Scandinavian’s spiritual attachment to their great natural resource is strong. We outsiders get a glimpse of that when one contributor says: “One thing which distinguishes us as tissue consumers is the relationship we have with wood. It remains a very visible, historically-important material in our lives. It covers much of the landscape, forms many of our buildings and most of us know somebody whose living is wholly or partly dependent on wood or wood-based products.
“It is also plain to see that this resource is sustainable – the continuous cycle from sapling to harvesting is evident to anyone who ventures out of town.”
A new age of planting trees may have dawned elsewhere. These nations have been smart for years. Scandinavian consumers are positive about products derived from wood. They are receptive to quality, and are willing to see tissue as more than a commodity. Brands and private label – gaining market share – are widely sold on added value qualities. So while unmet potential is not great, innovation, quality and impressive cost savings from green energy will be the drivers. Out-of-the-box innovation like this idea: leading brand Serla has teamed up with students at Aalto University in Finland to create designs for paper towels, consumers pick the winner; and Lambi brand has limited edition toilet paper and kitchen towels on which are printed love stories, plus consumers get to submit their own stories and then vote for their favourites. Creative involvement, brand loyalty, and a good read. Who would have thought it?
Informed and ready to tradeshow
TWM’s mission is to prepare you for our trade shows across the globe. We like to arm readers with as much industry intelligence as it’s possible to carry in one publication and view on one website as you arrive at our various conference and trade show halls across the world. As the management maxim has it: “If you can’t measure it, you can’t improve it.” TWM gives you masses of measurements … and then the location, the company, the conviviality and the shop window in which to deal.
This edition demonstrates the breadth of our coverage: the annual Project Survey is
an extensive list of new tissue capacity being added, ordered or in final planning stages during 2019-2020, as well as noting any projects already planned for 2021; the World News pages cover developments from across all five continents; and MarketIssues summarises the main events from Tissue World São Paulo, the only dedicated tissue conference and tradeshow in South America, and now in its third edition.
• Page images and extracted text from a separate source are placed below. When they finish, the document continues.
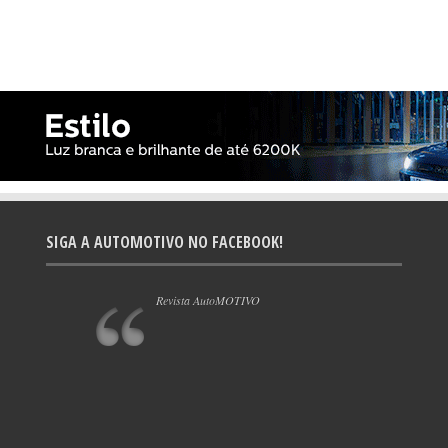
SIGA A AUTOMOTIVO NO FACEBOOK!
Revista AutoMOTIVO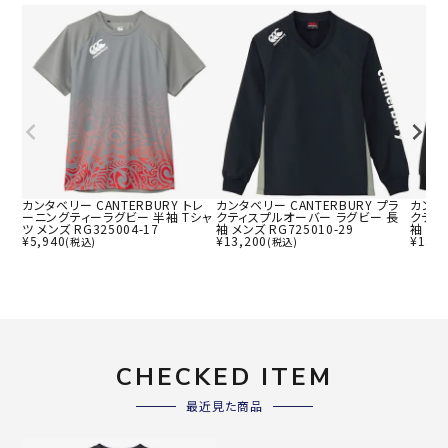
カンタベリー CANTERBURY トレ
カンタベリー CANTERBURY プラ
カンタベ
ーニングティーラグビー 半袖 Tシャ
クティスプルオーバー ラグビー 長
クティ
ツ メンズ RG325004-17
袖 メンズ RG725010-29
袖 メン
¥
5,940
¥
13,200
¥
13,2
(税込)
(税込)
CHECKED ITEM
最近見た商品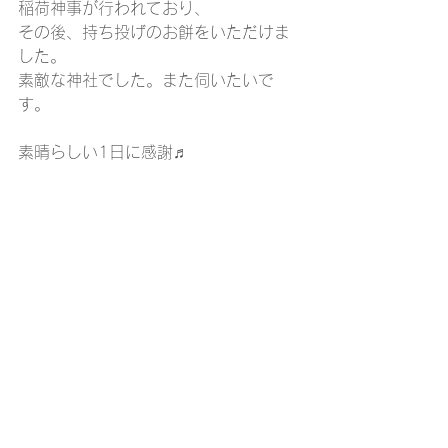
稲荷神事が行われており、
その後、持ち投げのお餅をいただけま
した。
素敵な神社でした。また伺いたいで
す。
素晴らしい1日に感謝♬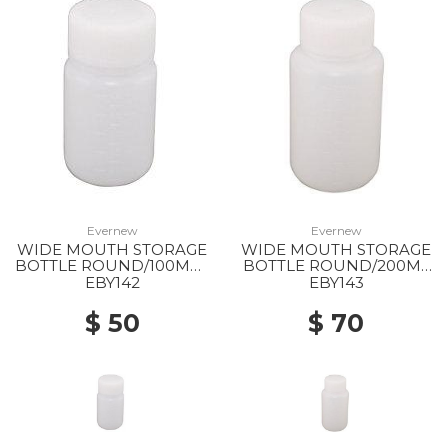
Evernew
Evernew
WIDE MOUTH STORAGE
WIDE MOUTH STORAGE
BOTTLE ROUND/100ML -
BOTTLE ROUND/200ML
-
--
EBY142
EBY143
$ 50
$ 70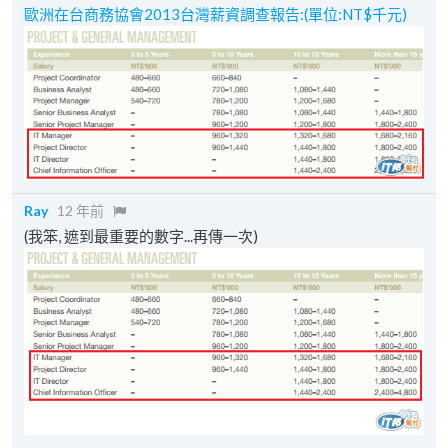
歐洲在台商務協會2013台灣薪資調查報告:(單位:NT$千元)
Ray
12 年前
(我笨, 遮到最重要的數字...再傳一次)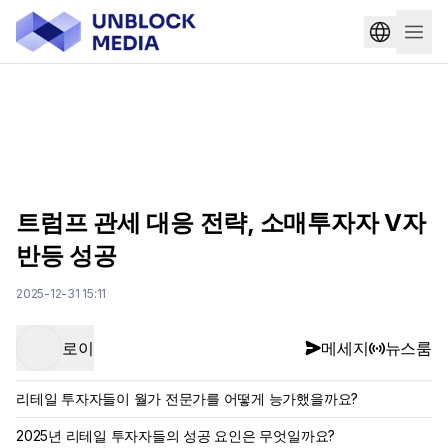
트럼프 관세 대응 전략, 소매투자자 V자
반등 성공
2025-12-31 15:11
로이
메세지
뉴스룸
리테일 투자자들이 월가 전문가를 어떻게 능가했을까요?
2025년 리테일 투자자들의 성공 요인은 무엇일까요?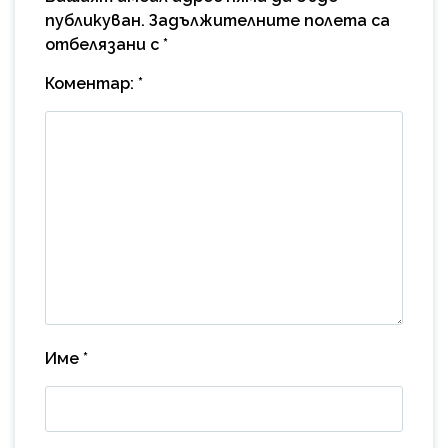
публикуван.
Задължителните полета са
отбелязани с
*
Коментар:
*
Име
*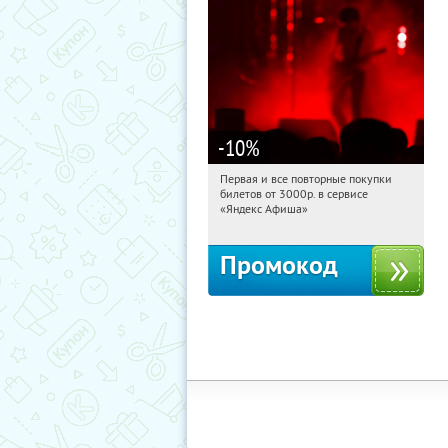
-10
%
Первая и все повторные покупки
16:05:37
Получили:
155
билетов от 3000р. в сервисе
Россия
«Яндекс Афиша»
Промокод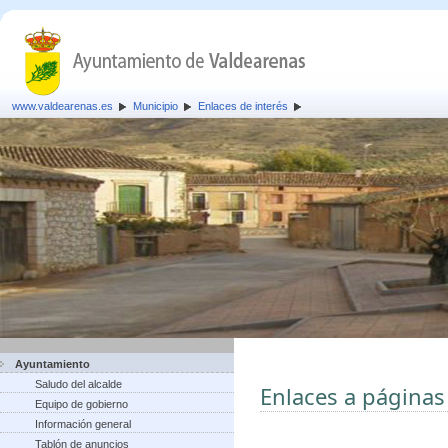
www.valdearenas.es
Municipio
Enlaces de interés
Ayuntamiento
Saludo del alcalde
Enlaces a páginas
Equipo de gobierno
Información general
Tablón de anuncios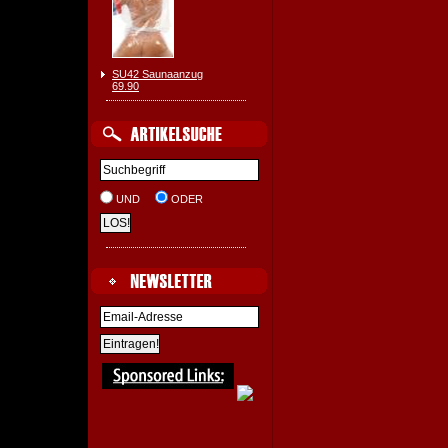
SU42 Saunaanzug
69.90
UND
ODER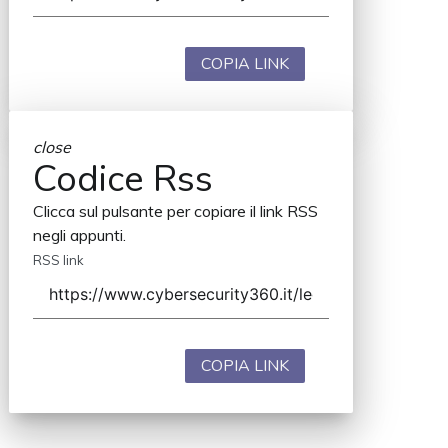
COPIA LINK
close
Codice Rss
Clicca sul pulsante per copiare il link RSS
negli appunti.
RSS link
COPIA LINK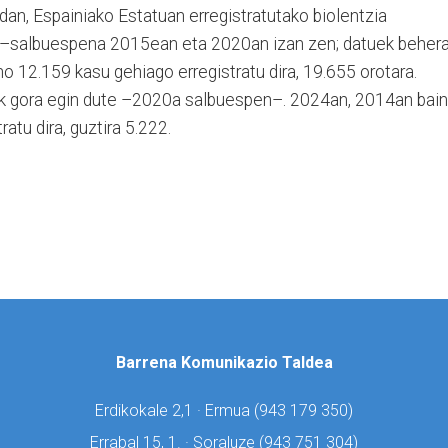
an, Espainiako Estatuan erregistratutako biolentzia
 –salbuespena 2015ean eta 2020an izan zen; datuek beher
 12.159 kasu gehiago erregistratu dira, 19.655 orotara.
uek gora egin dute –2020a salbuespen–. 2024an, 2014an bai
atu dira, guztira 5.222.
Barrena Komunikazio Taldea
Erdikokale 2,1 · Ermua (
943 179 350)
Errabal 15, 1. · Soraluze (
943 751 304)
Trade visitors were 898 and the total number of participants was 967, while the show floor featured 44 international and local exhibitors at the Transamerica Expo Center.
Humberto Enriquez, Kimberly-Clark Brazil’s quality, safety and environment manager, delivered the keynote address at the Senior Management Symposium where speakers shared a series of presentations under the theme – “Global Impacts, Local Challenges, Latin American Prospects – unlocking opportunities for sustainable success in the region’s most dynamic tissue markets”.
TWM wishes all our readers and dealers a happy and prosperous 2020.